Até aqui, o intervalo era de 3%, pelo que se pode entender que a FIM e DORNA interiorizaram os diferentes conceitos e ‘timings’ de evolução das marcas, como já acima mencionei. Ou seja, em vez de a BMW ter de apresentar uma nova M1000RR a cada dois anos, por exemplo, com um custo associado de desenvolvimento, marketing, produção e logística de peças, o que se procura agora é tornar as motos de pista algo mais próximas das versões de estrada que servem para a sua homologação. E a questão não é tanto a potência de cada modelo, mas como a mesma pode ser utilizada.
Na busca da tração perfeita
Já perceberam, porventura, que Toprak Razgatlioglu não ganhou a segunda corrida de Portimão, nem a Superpole Race não pelo fato de a sua YZF-R1 não ter potência suficiente face à Panigale V4R de Álvaro Bautista. Mas antes poque a roda traseira da sua Yamaha não parava de patinar em busca de tração por parte do Pirelli. Por isso, vimos Álvaro a sair melhor da última curva e a passar o piloto turco por dentro, na Superpole Race, ou por fora, na corrida 2. Simplesmente porque tinha melhor tração, mesmo sendo mais leve.

Ou seja, o que se pretende é dar uma maior margem de manobra de atualização aos fabricantes para melhorarem alguns dos pontos mais débeis dos seus modelos, face à concorrência, sem terem de acarretar o custo oneroso de homologação de um novo modelo, que obriga a uma série mínima de unidades fabricadas.
A regra tem deverá ser entendida num intervalo de tempo de cinco anos. Isso poderá ser aproveitado por um fabricante como a Kawasaki, para ir ‘massajando’ algumas destas peças para conseguir um pouco mais de aceleração. Ou para a Yamaha trabalhar um pouco no campo da tração mecânica. Ou para a Honda tornar a Fireblade uma moto mais fácil de pilotar. E oxalá, pudesse alguém pegar na GSX-R1000R da Suzuki e trazê-la de novo para o campeonato, beneficiando destas melhorias ‘low cost’.

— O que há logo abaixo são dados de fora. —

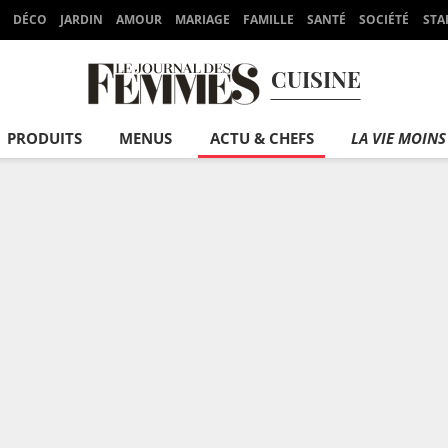
DÉCO
JARDIN
AMOUR
MARIAGE
FAMILLE
SANTÉ
SOCIÉTÉ
STA
CUISINE
PRODUITS
MENUS
ACTU & CHEFS
LA VIE MOINS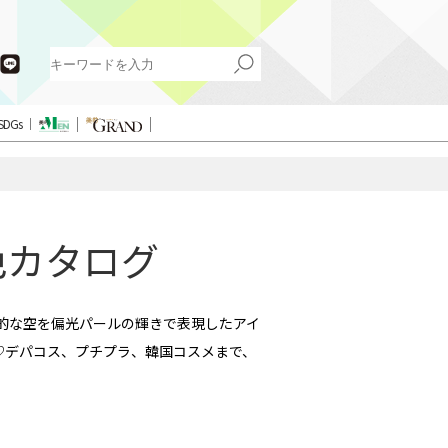
SDGs
色カタログ
想的な空を偏光パールの輝きで表現したアイ
♡デパコス、プチプラ、韓国コスメまで、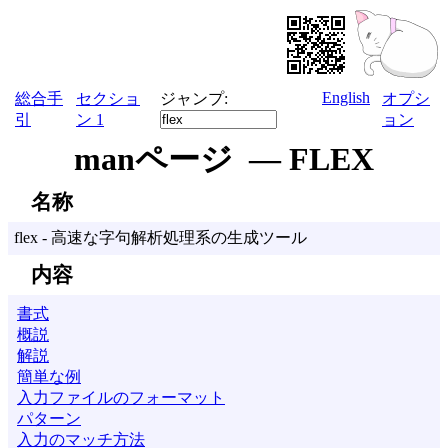
English
総合手
セクショ
ジャンプ:
オプシ
引
ン 1
ョン
manページ — FLEX
名称
flex - 高速な字句解析処理系の生成ツール
内容
書式
概説
解説
簡単な例
入力ファイルのフォーマット
パターン
入力のマッチ方法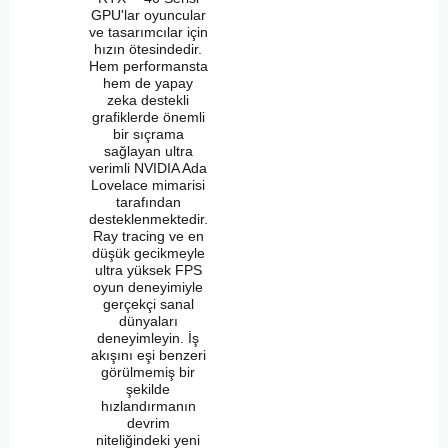
GPU'lar oyuncular
ve tasarımcılar için
hızın ötesindedir.
Hem performansta
hem de yapay
zeka destekli
grafiklerde önemli
bir sıçrama
sağlayan ultra
verimli NVIDIA Ada
Lovelace mimarisi
tarafından
desteklenmektedir.
Ray tracing ve en
düşük gecikmeyle
ultra yüksek FPS
oyun deneyimiyle
gerçekçi sanal
dünyaları
deneyimleyin. İş
akışını eşi benzeri
görülmemiş bir
şekilde
hızlandırmanın
devrim
niteliğindeki yeni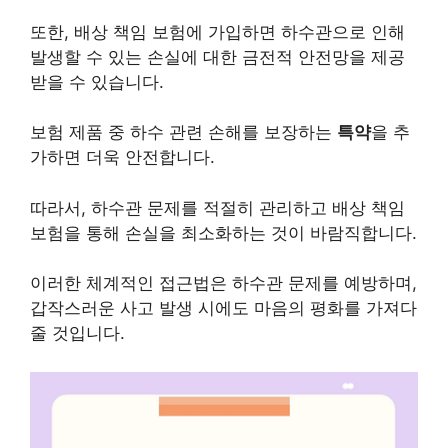
또한, 배상 책임 보험에 가입하면 하수관으로 인해
발생할 수 있는 손실에 대한 금전적 안전망을 제공
받을 수 있습니다.
보험 제품 중 하수 관련 손해를 보장하는
특약
을 추
가하면 더욱 안전합니다.
따라서, 하수관 문제를 적절히 관리하고 배상 책임
보험을 통해 손실을 최소화하는 것이 바람직합니다.
이러한 체계적인 접근법은 하수관 문제를 예방하며,
갑작스러운 사고 발생 시에도 마음의 평화를 가져다
줄 것입니다.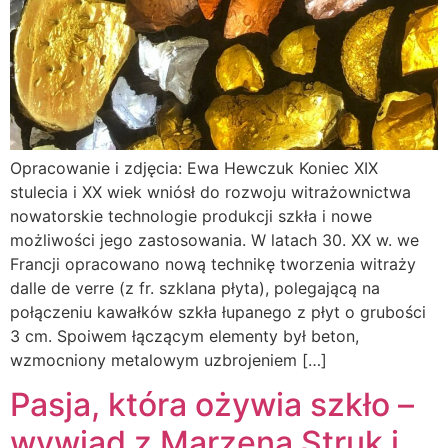
Opracowanie i zdjęcia: Ewa Hewczuk Koniec XIX
stulecia i XX wiek wniósł do rozwoju witrażownictwa
nowatorskie technologie produkcji szkła i nowe
możliwości jego zastosowania. W latach 30. XX w. we
Francji opracowano nową technikę tworzenia witraży
dalle de verre (z fr. szklana płyta), polegającą na
połączeniu kawałków szkła łupanego z płyt o grubości
3 cm. Spoiwem łączącym elementy był beton,
wzmocniony metalowym uzbrojeniem […]
Pasja, która ożywia szkło –
wywiad z Marzeną Struk i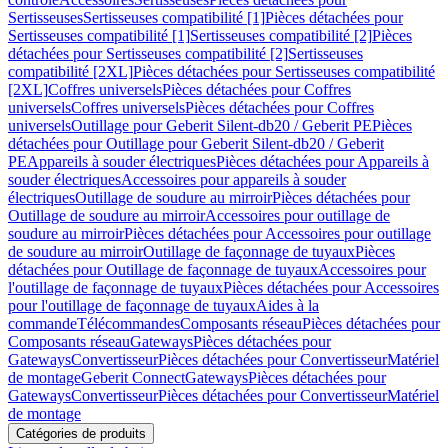
Sertisseuses
Sertisseuses compatibilité [1]
Pièces détachées pour
Sertisseuses compatibilité [1]
Sertisseuses compatibilité [2]
Pièces
détachées pour Sertisseuses compatibilité [2]
Sertisseuses
compatibilité [2XL]
Pièces détachées pour Sertisseuses compatibilité
[2XL]
Coffres universels
Pièces détachées pour Coffres
universels
Coffres universels
Pièces détachées pour Coffres
universels
Outillage pour Geberit Silent-db20 / Geberit PE
Pièces
détachées pour Outillage pour Geberit Silent-db20 / Geberit
PE
Appareils à souder électriques
Pièces détachées pour Appareils à
souder électriques
Accessoires pour appareils à souder
électriques
Outillage de soudure au mirroir
Pièces détachées pour
Outillage de soudure au mirroir
Accessoires pour outillage de
soudure au mirroir
Pièces détachées pour Accessoires pour outillage
de soudure au mirroir
Outillage de façonnage de tuyaux
Pièces
détachées pour Outillage de façonnage de tuyaux
Accessoires pour
l'outillage de façonnage de tuyaux
Pièces détachées pour Accessoires
pour l'outillage de façonnage de tuyaux
Aides à la
commande
Télécommandes
Composants réseau
Pièces détachées pour
Composants réseau
Gateways
Pièces détachées pour
Gateways
Convertisseur
Pièces détachées pour Convertisseur
Matériel
de montage
Geberit Connect
Gateways
Pièces détachées pour
Gateways
Convertisseur
Pièces détachées pour Convertisseur
Matériel
de montage
Catégories de produits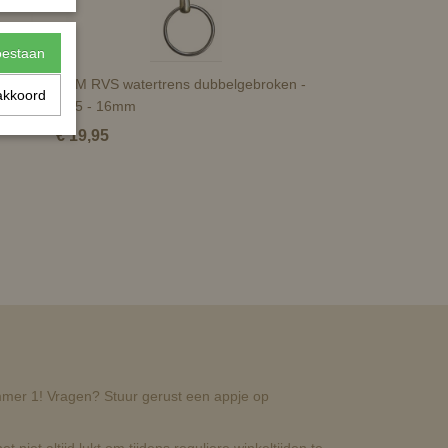
toestaan
-
HKM RVS watertrens dubbelgebroken -
akkoord
en
11.5 - 16mm
€ 19,95
nummer 1! Vragen? Stuur gerust een appje op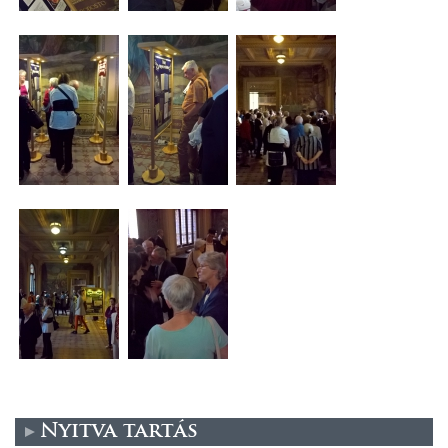
Nyitva tartás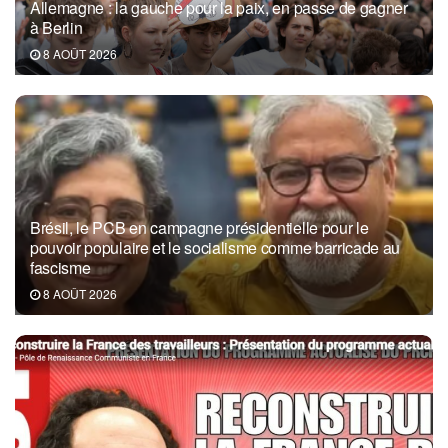
Allemagne : la gauche pour la paix, en passe de gagner
à Berlin
8 AOÛT 2026
Brésil, le PCB en campagne présidentielle pour le
pouvoir populaire et le socialisme comme barricade au
fascisme
8 AOÛT 2026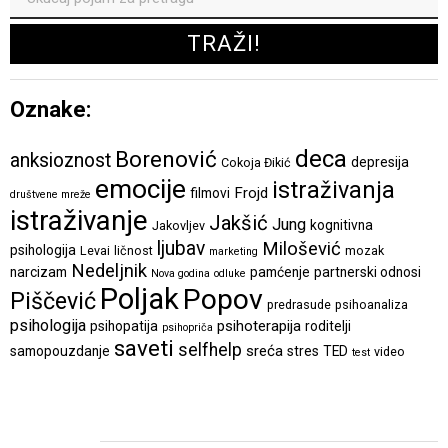
Oznake:
deca
Borenović
anksioznost
depresija
Cokoja Đikić
emocije
istraživanja
Frojd
filmovi
društvene mreže
istraživanje
Jakšić
Jung
kognitivna
Jakovljev
ljubav
Milošević
psihologija
Levai
ličnost
mozak
marketing
Nedeljnik
narcizam
pamćenje
partnerski odnosi
Nova godina
odluke
Poljak
Popov
Piščević
predrasude
psihoanaliza
psihologija
psihoterapija
psihopatija
roditelji
psihopriča
saveti
selfhelp
sreća
samopouzdanje
stres
TED
video
test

Super concessão e peças de concessão
Em prol do equilíbrio de prestações e para que cada fabricante, ou equipa, acreditem que têm hipóteses de lutar pela vitória, as marcas com piores resultados poderão beneficiar de um regime de super concessão que será aprovado um mês antes de cada prova e detalhado 14 dias antes do dia da respetiva verificação técnica. Isto traz maior liberdade, já que dispensa a necessidade de descrever as peças incluídas sob o regime de super concessão no regulamento técnico da FIM para as Superbike.
Ou seja, Honda e BMW, por exemplo, podem solicitar a utilização de certos componentes e peças ao abrigo desta super concessão. Mas assim que os resultado aparecerem e, por absurdo, as suas moto se tornassem dominadoras, a super concessão será revista a cada dois meses, ou poderá mesmo acontecer uma diminuição do regime máximo de rotação, caso o componente, ou componentes, especial seja mantido.

A cada um, a sua estratégia
Tudo isto poderá parecer um pouco confuso, inconsistente e complicado de controlar e medir. Em parte é verdade, porque em vez de um regulamento rígido, traçado com regra e esquadro, a nova versão dá às marcas e equipas a possibilidade de traçarem as suas estratégias de competitividade e eficiência energética da forma que melhor decidirem.
Mas porque não ficaram as regras com que todos se vão coser definidas mais cedo? Simplesmente porque as marcas, e a própria FIM, pediram um pouco mais de tempo para digerirem tudo isto e prepararem-se já para os testes de Novembro da forma a acharem mais conveniente e de acordo com os seus objetivos. É por isso que poderão ver uns a optarem por trabalharem nas peças móveis (cambota e veios de excêntricos), outros a adicionarem balastro, e outros ainda a reverem os limites de rotação para 2024.
A próxima reunião tripartida da Comissão de Superbike, a realizar em 28 de Outubro, a coincidir com a última prova deste ano, trará seguramente mais luz e definição sobre o assunto.